Hacker News new | ask | show | jobs
by xirbeosbwo1234 1928 days ago
That's not quite accurate. Every core has access to the entire L3, including the L3 on an entirely different socket. CPUs communicate through caches, so if a core just plain couldn't talk to another core's cache then cache coherency algorithms wouldn't work. Though a core can access the entire cache, the latency is higher when going off-die. It is really high when going to another socket.

The first generation of Epyc had a complicated hierarchy that made latency quite hard to predict, but the new architecture is simpler. A CPU can talk to a cache in the same package but on a different die with reasonably low latency.

(I don't have numbers. Still reading.)

1 comments

In Zen1, the "remote L3" caches had longer read/write times than DDR4.

Think of the MESI messages that must happen before you can talk to a remote L3 cache:

1. Core#0 tries to talk to L3 cache associated with Core#17.
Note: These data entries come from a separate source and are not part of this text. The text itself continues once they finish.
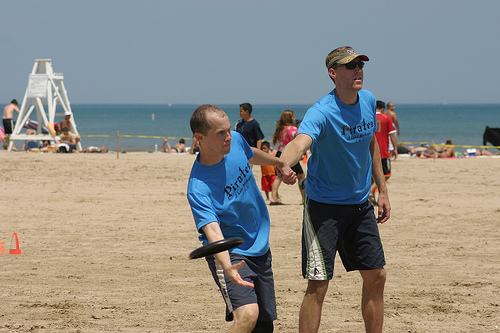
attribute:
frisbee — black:
[172, 223, 258, 273]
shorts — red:
[257, 161, 304, 215]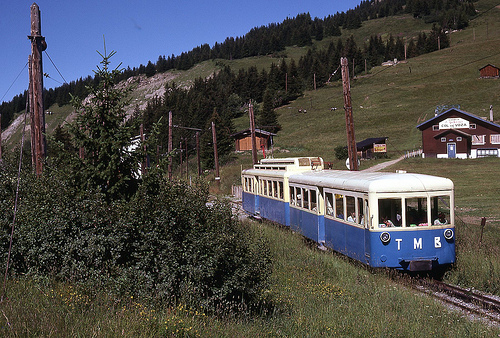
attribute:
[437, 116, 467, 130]
banner — white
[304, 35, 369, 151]
pole — tall, wooden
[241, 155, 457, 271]
train — old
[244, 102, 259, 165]
pole — wooden, tall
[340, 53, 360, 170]
pole — tall, wooden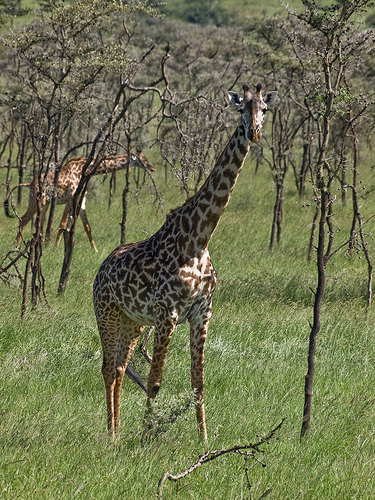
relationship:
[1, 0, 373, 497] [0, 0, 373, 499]
trees in field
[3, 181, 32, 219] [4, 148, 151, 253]
tail of giraffe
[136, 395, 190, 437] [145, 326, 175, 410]
bush between giraffe's leg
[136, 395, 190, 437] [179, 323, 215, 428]
bush between giraffe's leg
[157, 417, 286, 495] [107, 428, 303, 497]
branch lying in grass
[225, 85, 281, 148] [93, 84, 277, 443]
head on a giraffe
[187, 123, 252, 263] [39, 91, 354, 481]
neck on a giraffe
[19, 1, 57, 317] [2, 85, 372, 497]
tall tree in grass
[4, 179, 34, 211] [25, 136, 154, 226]
tail on giraffe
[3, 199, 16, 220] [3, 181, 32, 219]
hair on tail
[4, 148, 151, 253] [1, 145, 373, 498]
giraffe by grass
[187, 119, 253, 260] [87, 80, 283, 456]
neck on giraffe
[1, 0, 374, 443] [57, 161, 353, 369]
trees on grass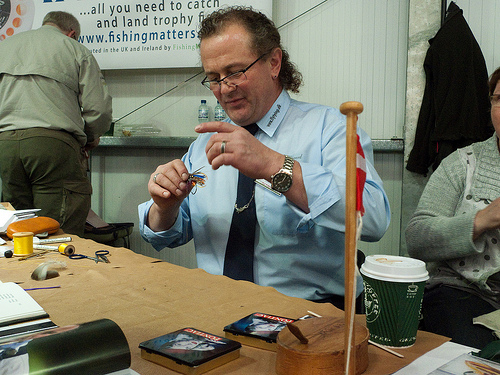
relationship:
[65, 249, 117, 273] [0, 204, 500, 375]
scissors on table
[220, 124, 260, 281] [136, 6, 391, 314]
tie on person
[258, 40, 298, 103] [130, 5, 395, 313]
ear of man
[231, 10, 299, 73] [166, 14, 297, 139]
hair on mans head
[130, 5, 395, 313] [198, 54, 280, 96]
man wearing glasses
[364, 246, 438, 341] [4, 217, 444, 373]
cup on table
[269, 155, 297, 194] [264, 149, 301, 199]
watch on wrist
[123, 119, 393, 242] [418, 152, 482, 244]
arm on person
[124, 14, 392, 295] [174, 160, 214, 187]
man holding bait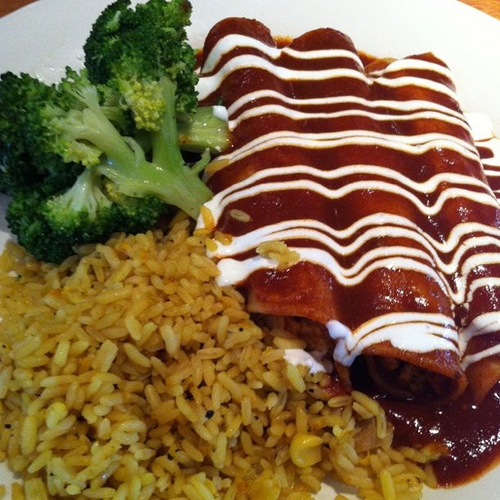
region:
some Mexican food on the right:
[145, 1, 499, 465]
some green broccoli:
[2, 0, 287, 285]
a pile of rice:
[0, 192, 481, 490]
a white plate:
[6, 0, 498, 492]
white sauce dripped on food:
[173, 16, 498, 407]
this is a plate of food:
[13, 15, 491, 499]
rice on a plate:
[0, 197, 388, 497]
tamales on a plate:
[168, 9, 497, 411]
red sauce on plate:
[181, 6, 498, 485]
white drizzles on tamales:
[191, 15, 494, 422]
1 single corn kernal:
[256, 413, 362, 480]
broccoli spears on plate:
[6, 5, 229, 283]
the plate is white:
[2, 5, 497, 145]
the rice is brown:
[28, 253, 295, 496]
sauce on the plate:
[368, 382, 498, 492]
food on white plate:
[1, 1, 498, 496]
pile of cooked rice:
[2, 228, 434, 495]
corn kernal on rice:
[291, 433, 321, 468]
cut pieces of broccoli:
[5, 3, 225, 253]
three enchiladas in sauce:
[198, 15, 498, 407]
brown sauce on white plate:
[378, 404, 498, 499]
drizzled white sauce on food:
[202, 42, 494, 351]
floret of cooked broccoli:
[90, 4, 194, 124]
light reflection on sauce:
[390, 408, 499, 457]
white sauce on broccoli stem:
[211, 104, 236, 130]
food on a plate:
[3, 75, 480, 382]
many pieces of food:
[86, 269, 233, 408]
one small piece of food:
[154, 313, 185, 359]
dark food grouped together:
[21, 227, 248, 467]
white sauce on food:
[343, 214, 455, 292]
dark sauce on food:
[406, 388, 485, 453]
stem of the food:
[140, 140, 227, 232]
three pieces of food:
[202, 35, 474, 305]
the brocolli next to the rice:
[3, 5, 223, 232]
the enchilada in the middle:
[291, 29, 463, 396]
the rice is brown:
[8, 247, 375, 485]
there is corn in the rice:
[287, 434, 324, 467]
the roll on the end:
[214, 30, 336, 365]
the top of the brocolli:
[105, 5, 201, 92]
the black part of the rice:
[200, 406, 222, 419]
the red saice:
[371, 364, 480, 471]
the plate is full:
[15, 28, 493, 471]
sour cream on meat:
[196, 24, 490, 425]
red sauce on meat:
[191, 43, 456, 358]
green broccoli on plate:
[1, 28, 196, 230]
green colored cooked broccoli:
[1, 2, 228, 262]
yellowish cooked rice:
[4, 204, 448, 498]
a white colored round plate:
[1, 2, 496, 260]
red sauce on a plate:
[353, 380, 499, 487]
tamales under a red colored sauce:
[183, 15, 494, 405]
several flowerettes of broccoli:
[1, 0, 228, 225]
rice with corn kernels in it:
[1, 239, 388, 491]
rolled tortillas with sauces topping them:
[207, 15, 498, 390]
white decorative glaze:
[224, 90, 499, 287]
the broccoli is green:
[1, 3, 209, 215]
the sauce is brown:
[210, 18, 499, 335]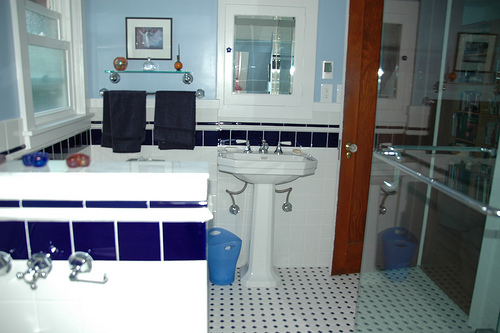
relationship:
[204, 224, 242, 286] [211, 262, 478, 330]
trash can on bathroom floor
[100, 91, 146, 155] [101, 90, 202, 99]
towel on rack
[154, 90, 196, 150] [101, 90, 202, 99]
black towel on rack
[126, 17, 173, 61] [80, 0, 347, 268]
art on bathroom wall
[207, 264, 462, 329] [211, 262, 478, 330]
tile on bathroom floor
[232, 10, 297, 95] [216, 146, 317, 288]
cabinet mirror above bathroom sink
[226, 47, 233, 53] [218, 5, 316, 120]
handle on cabinet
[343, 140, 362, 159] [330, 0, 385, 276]
door handle on door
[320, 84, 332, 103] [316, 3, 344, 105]
plug on bathroom wall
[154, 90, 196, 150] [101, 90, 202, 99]
black towel hanging from rack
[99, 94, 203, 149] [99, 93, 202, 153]
rack for towels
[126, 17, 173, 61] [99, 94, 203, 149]
art over rack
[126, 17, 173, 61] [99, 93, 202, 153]
art over towels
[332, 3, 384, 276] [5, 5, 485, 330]
door to bathroom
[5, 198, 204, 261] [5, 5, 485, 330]
tile in bathroom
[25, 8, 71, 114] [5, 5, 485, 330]
framed window in bathroom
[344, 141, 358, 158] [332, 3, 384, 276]
door handle on door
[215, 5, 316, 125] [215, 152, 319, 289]
cabinet above bathroom sink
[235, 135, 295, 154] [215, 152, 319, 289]
faucet on bathroom sink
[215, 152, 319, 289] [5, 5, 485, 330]
bathroom sink in bathroom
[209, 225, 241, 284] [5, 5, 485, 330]
basket in bathroom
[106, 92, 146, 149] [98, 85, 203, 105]
towel on rack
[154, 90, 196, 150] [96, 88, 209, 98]
black towel on rack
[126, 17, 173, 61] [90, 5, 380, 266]
art on wall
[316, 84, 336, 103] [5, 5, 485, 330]
plug in bathroom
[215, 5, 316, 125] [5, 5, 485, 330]
cabinet in bathroom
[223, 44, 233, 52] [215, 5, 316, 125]
handle on cabinet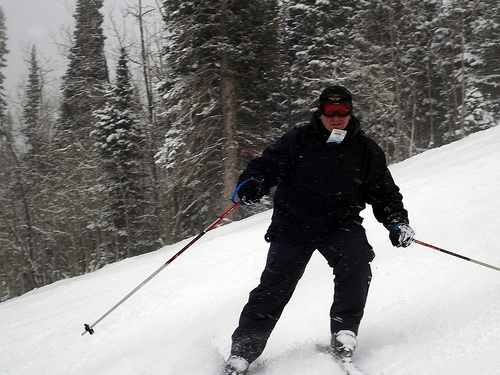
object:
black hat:
[316, 85, 349, 109]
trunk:
[217, 60, 241, 227]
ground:
[0, 123, 499, 373]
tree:
[260, 0, 420, 174]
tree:
[390, 1, 499, 161]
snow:
[0, 123, 499, 374]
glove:
[387, 216, 417, 249]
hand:
[387, 216, 415, 248]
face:
[320, 103, 351, 133]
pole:
[75, 200, 246, 338]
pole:
[410, 236, 500, 274]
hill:
[0, 122, 499, 374]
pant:
[226, 219, 374, 362]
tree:
[103, 1, 178, 218]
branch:
[134, 0, 156, 127]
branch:
[104, 11, 124, 50]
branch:
[140, 8, 153, 14]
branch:
[121, 7, 138, 19]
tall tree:
[78, 43, 160, 274]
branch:
[177, 182, 217, 217]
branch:
[188, 112, 223, 124]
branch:
[173, 141, 223, 167]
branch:
[179, 62, 215, 80]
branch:
[240, 103, 261, 118]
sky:
[0, 0, 180, 161]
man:
[223, 85, 413, 375]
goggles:
[317, 97, 350, 117]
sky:
[15, 12, 80, 82]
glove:
[238, 180, 274, 208]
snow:
[331, 325, 359, 350]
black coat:
[235, 111, 410, 246]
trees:
[0, 115, 111, 304]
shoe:
[330, 330, 361, 354]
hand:
[232, 176, 272, 207]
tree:
[81, 179, 128, 274]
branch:
[104, 208, 122, 223]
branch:
[91, 197, 106, 226]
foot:
[331, 328, 357, 360]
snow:
[151, 115, 196, 171]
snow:
[150, 75, 182, 94]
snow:
[194, 97, 216, 119]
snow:
[87, 82, 155, 155]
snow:
[412, 0, 499, 136]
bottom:
[78, 320, 94, 338]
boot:
[223, 354, 253, 374]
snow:
[222, 355, 251, 372]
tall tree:
[52, 0, 117, 170]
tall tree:
[150, 0, 288, 230]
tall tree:
[17, 43, 54, 168]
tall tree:
[0, 4, 10, 304]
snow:
[20, 85, 41, 124]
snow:
[156, 0, 254, 73]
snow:
[83, 204, 128, 274]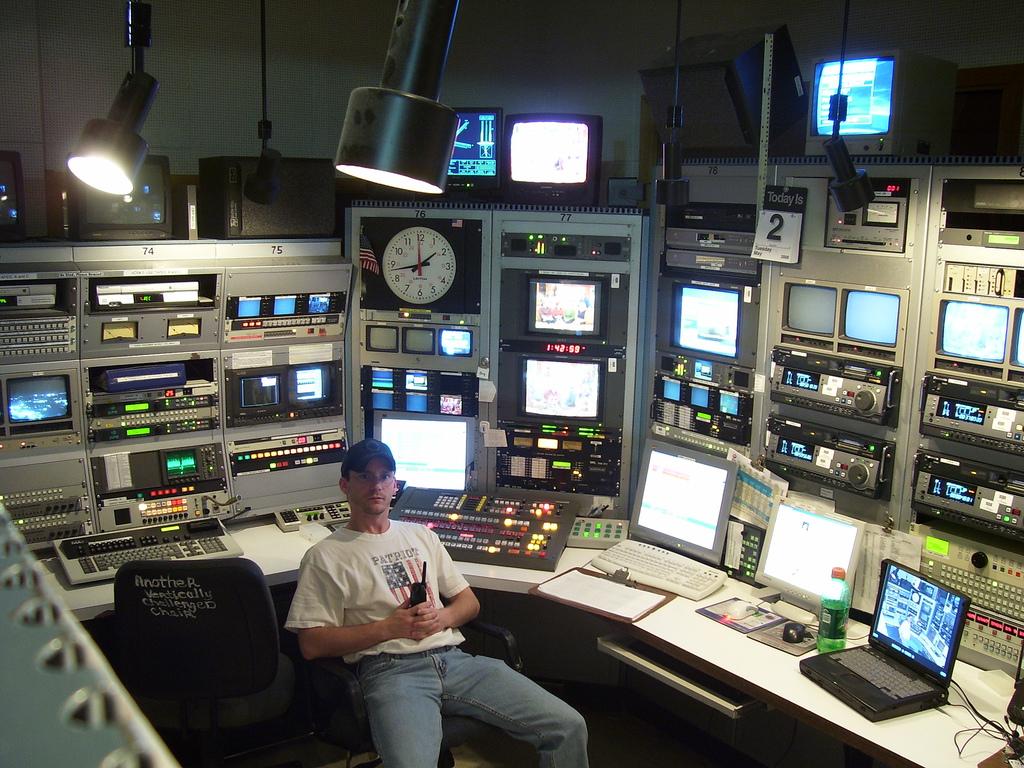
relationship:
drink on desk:
[799, 548, 870, 669] [660, 548, 870, 679]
2. Core#17 has to evict data from L1 and L2, ensuring that its L3 cache is in fact up to date. During this time, Core#0 is stalled (or working on its hyperthread instead).

3. Once done, then Core#17's L3 cache can send the data to Core#0's L3 cache.

----------

In contrast, step#2 doesn't happen with raw DDR4 (no core owns the data).

This fact doesn't change with the new "star" architecture of Zen2 or Zen3. The I/O die just makes it a bit more efficient. I'd still expect remote L3 communications to be as slow, or slower, than DDR4.